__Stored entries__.
----------------

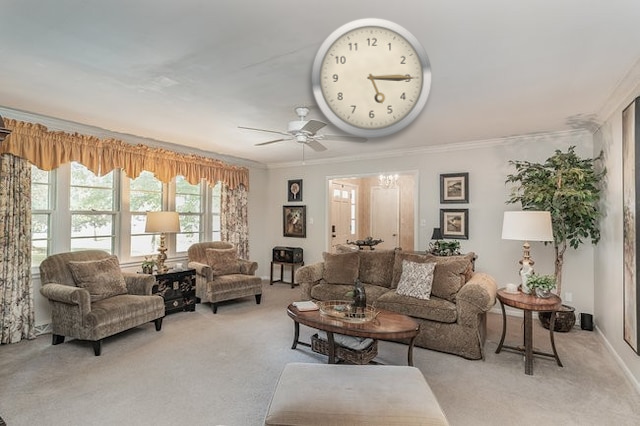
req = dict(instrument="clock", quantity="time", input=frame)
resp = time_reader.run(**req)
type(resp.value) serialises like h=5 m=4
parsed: h=5 m=15
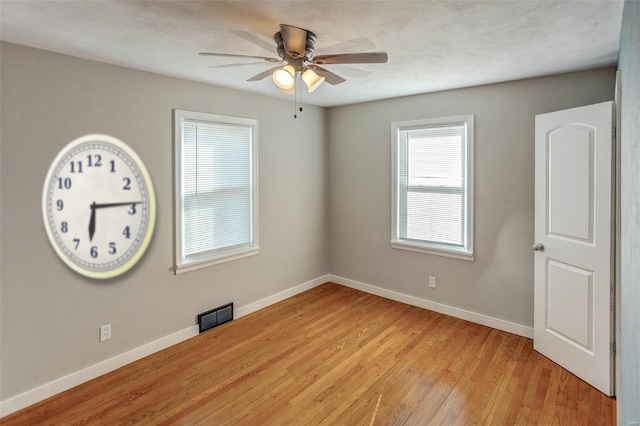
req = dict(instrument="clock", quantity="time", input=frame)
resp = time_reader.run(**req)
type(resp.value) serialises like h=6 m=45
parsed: h=6 m=14
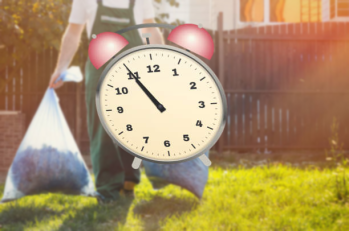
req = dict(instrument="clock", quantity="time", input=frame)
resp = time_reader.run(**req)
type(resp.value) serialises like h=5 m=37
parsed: h=10 m=55
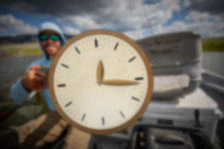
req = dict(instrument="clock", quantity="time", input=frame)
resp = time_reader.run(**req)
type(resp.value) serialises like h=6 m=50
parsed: h=12 m=16
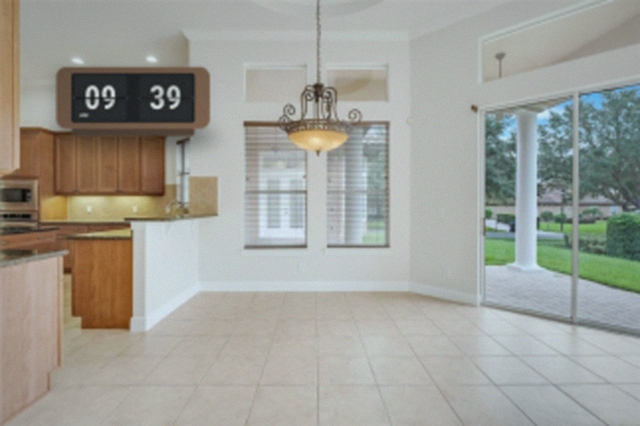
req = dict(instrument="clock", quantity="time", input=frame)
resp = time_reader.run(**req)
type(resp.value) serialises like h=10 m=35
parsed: h=9 m=39
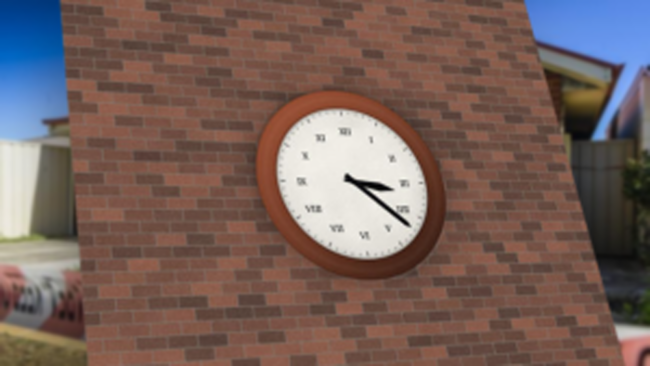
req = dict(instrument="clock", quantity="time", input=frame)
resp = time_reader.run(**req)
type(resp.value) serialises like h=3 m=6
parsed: h=3 m=22
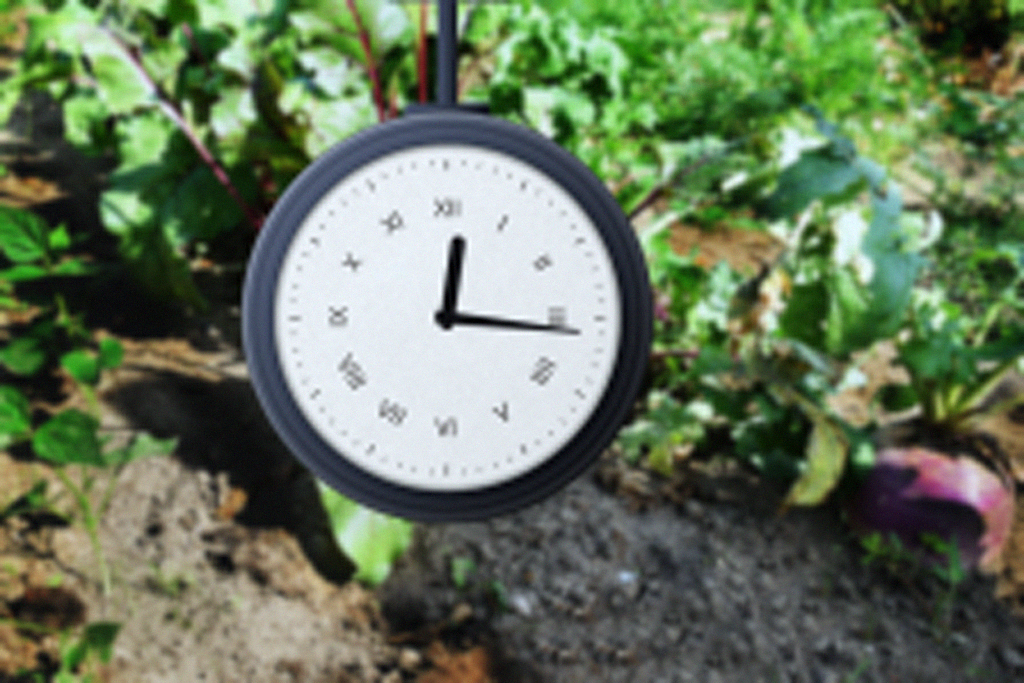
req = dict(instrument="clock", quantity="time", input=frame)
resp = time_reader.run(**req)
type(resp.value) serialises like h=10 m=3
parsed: h=12 m=16
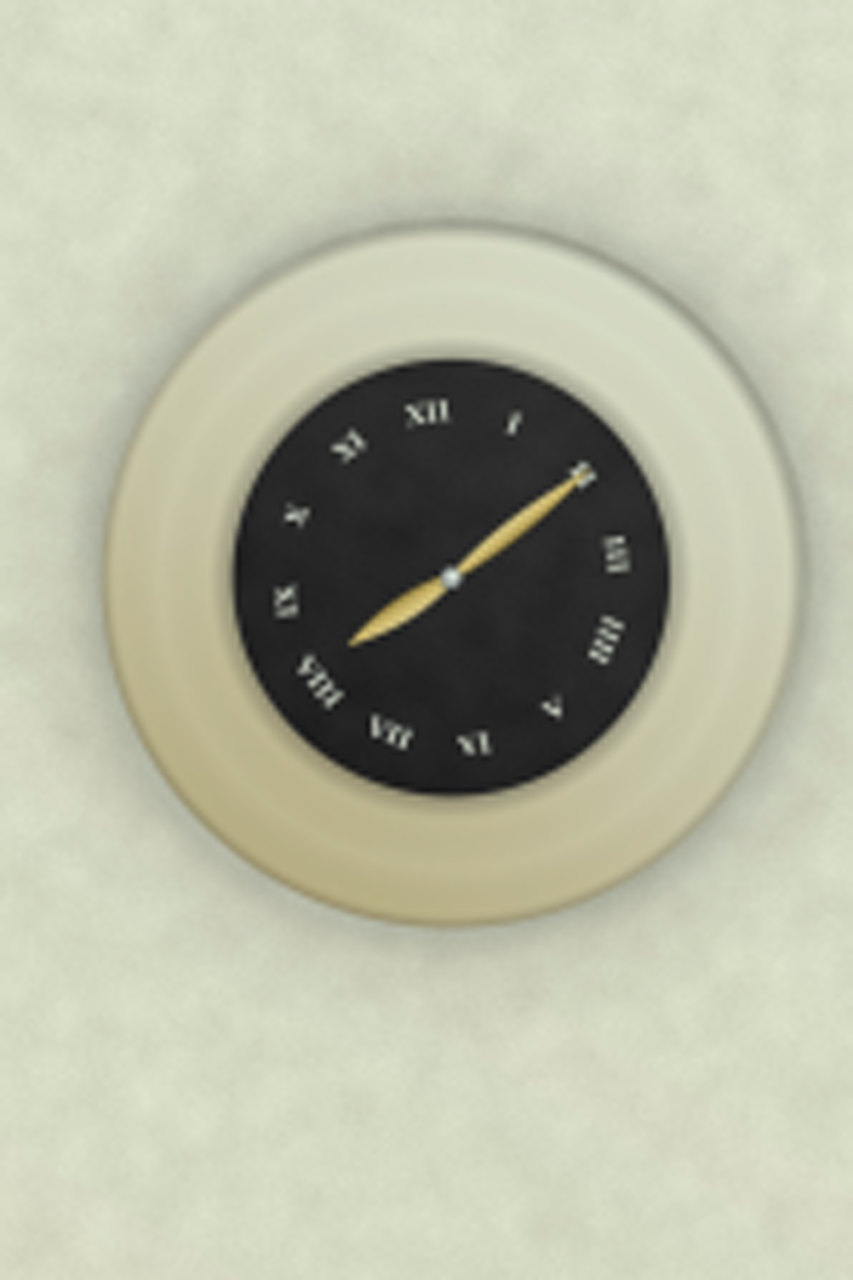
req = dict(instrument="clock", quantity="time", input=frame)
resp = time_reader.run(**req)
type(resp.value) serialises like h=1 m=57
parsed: h=8 m=10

----------------

__Task goal__.
Update every one of the entries above by replacing "time_reader" with "clock_reader", keeping every other character unchanged. Leave the pictures out of your answer.

__Expected answer__.
req = dict(instrument="clock", quantity="time", input=frame)
resp = clock_reader.run(**req)
type(resp.value) serialises like h=5 m=4
parsed: h=5 m=15
req = dict(instrument="clock", quantity="time", input=frame)
resp = clock_reader.run(**req)
type(resp.value) serialises like h=6 m=45
parsed: h=6 m=14
req = dict(instrument="clock", quantity="time", input=frame)
resp = clock_reader.run(**req)
type(resp.value) serialises like h=5 m=37
parsed: h=10 m=55
req = dict(instrument="clock", quantity="time", input=frame)
resp = clock_reader.run(**req)
type(resp.value) serialises like h=6 m=50
parsed: h=12 m=16
req = dict(instrument="clock", quantity="time", input=frame)
resp = clock_reader.run(**req)
type(resp.value) serialises like h=10 m=35
parsed: h=9 m=39
req = dict(instrument="clock", quantity="time", input=frame)
resp = clock_reader.run(**req)
type(resp.value) serialises like h=3 m=6
parsed: h=3 m=22
req = dict(instrument="clock", quantity="time", input=frame)
resp = clock_reader.run(**req)
type(resp.value) serialises like h=10 m=3
parsed: h=12 m=16
req = dict(instrument="clock", quantity="time", input=frame)
resp = clock_reader.run(**req)
type(resp.value) serialises like h=1 m=57
parsed: h=8 m=10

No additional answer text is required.